Edmonds teen creates nonprofit to increase South Asian bone marrow donations

Edmonds resident Soren Ghorai (right) and a bone marrow registrant at Edmonds-Woodway High School last summer.

Edmonds resident Soren Ghorai started the nonprofit South Asian Marrow Initiative (SAMI) to raise awareness of leukemia and other blood diseases among South Asian communities. The junior at Eastside Preparatory School in Kirkland hopes that more South Asians in all of Washington state will register as bone marrow donors.

Two years ago, Ghorai’s aunt donated bone marrow to a 1-year old child in California, who had leukemia. “She was able to save the baby’s life because her bone marrow had blood stem cells. [That] replaced the baby’s stem cells, and the baby lived,” Ghorai said.

His aunt’s action prompted Ghorai to start SAMI. The organization gathers registrations from donors of South Asian descent in the greater Seattle area, which includes people from India, Sri Lanka, Bangladesh, Bhutan, Pakistan, Afghanistan, Nepal and various island territories in the Indian Ocean.

Guests visit the South Asian Marrow Initiative booth at Edmonds-Woodway High School last summer.

With the help of Dr. Rafiyah Khan, CEO and co-founder of South Asian Marrow Association of Recruiters (SAMAR), the 16-year-old Ghorai was able to host four events last summer, including one at the Bellevue Cultural Center, the Jaya Hanuman Temple and the Rockstar DSP concert in Seattle.

“She (Khan) was super influential in getting me started,” Ghorai said. “She has dedicated her entire life to researching stem cell transplants.”

Rafiyah and her husband Moazzam Khan founded SAMAR in 1992 in Rego Park, New York. It was one of the earliest nonprofits dedicated to registering and finding matching bone marrow donors among South Asians in the U.S.

“I thought it would be super cool to help out with that because South Asians are underrepresented in the bone marrow donation and issue,” Ghorai said, pointing out that about 3% of registered donors in the U.S. are of South Asian descent. “It’s a lot harder for South Asian patients to find perfect matches.”

Four Seattleites show their support of being bone marrow registrants.

The American Cancer Society reported that about 62,770 people in the U.S. will get some form of leukemia in 2024, and 23,670 will die from it. Most forms of leukemia occur among infants to young adults, and cases among those over age 45 are uncommon.

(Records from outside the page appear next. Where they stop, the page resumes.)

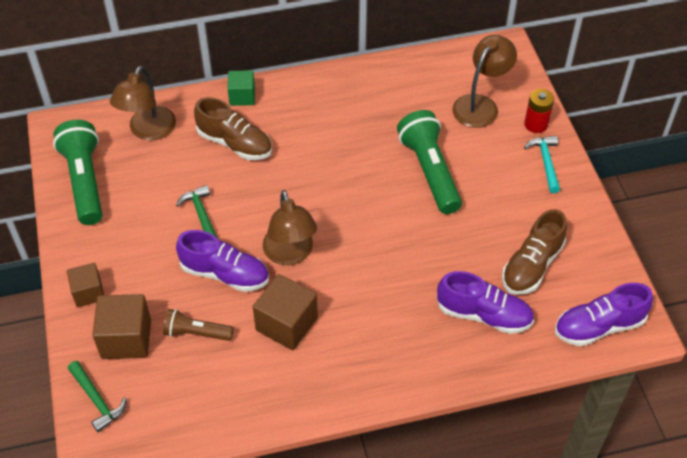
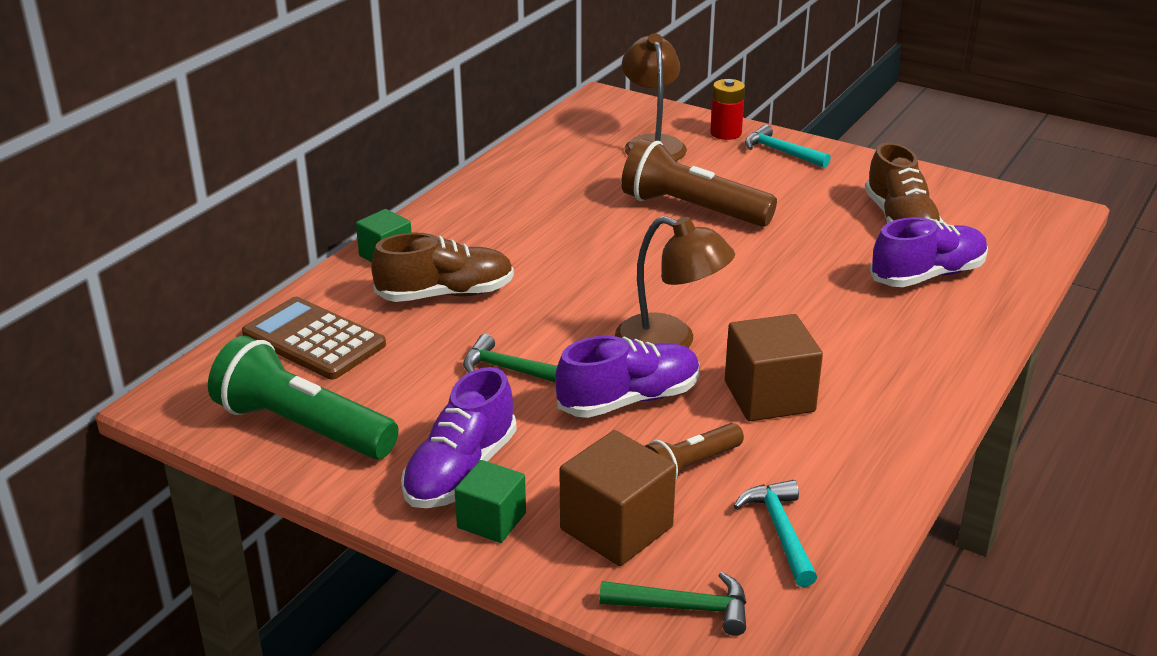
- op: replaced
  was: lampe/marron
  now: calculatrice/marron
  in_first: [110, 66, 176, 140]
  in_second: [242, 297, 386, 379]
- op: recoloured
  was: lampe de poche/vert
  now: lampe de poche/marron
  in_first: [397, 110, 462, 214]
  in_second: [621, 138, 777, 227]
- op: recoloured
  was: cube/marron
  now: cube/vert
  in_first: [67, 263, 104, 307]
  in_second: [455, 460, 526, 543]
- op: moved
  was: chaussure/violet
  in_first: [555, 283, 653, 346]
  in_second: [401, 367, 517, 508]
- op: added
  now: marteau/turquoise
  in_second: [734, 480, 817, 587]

The Health Resources & Services Administration (HRSA) reported that there are about 9 million potential bone marrow donors in the U.S. with 268,000 cord blood units in the donor registry. In 2021, 5,073 unrelated and 4,276 related bone marrow and cord blood transplants were performed in the U.S. and are reported to the Center for International Blood and Marrow Transplant Research (CIBMTR).

Be the Match, another bone marrow registry, has about 20 million potential donors in the U.S. with fewer than 300,000 South Asian registrants, representing just 1.3% of donors. According to the organization’s 2023 report, white patients have a 79% chance of finding a match compared to 60% of Indigenous Americans, 48% of Hispanics and Latinos, 47% of Asians and Pacific Islanders and 29% of African Americans.

“For the next year, I’m trying to expand [SAMI] and create other chapters nationally at different universities and high schools,” Ghorai said. “Expand around Washington first and expand to other states with large South Asian populations, like New York and California. We’ve (had) an impact here locally but in order to make a bigger difference, we have to reach a bigger group of people.”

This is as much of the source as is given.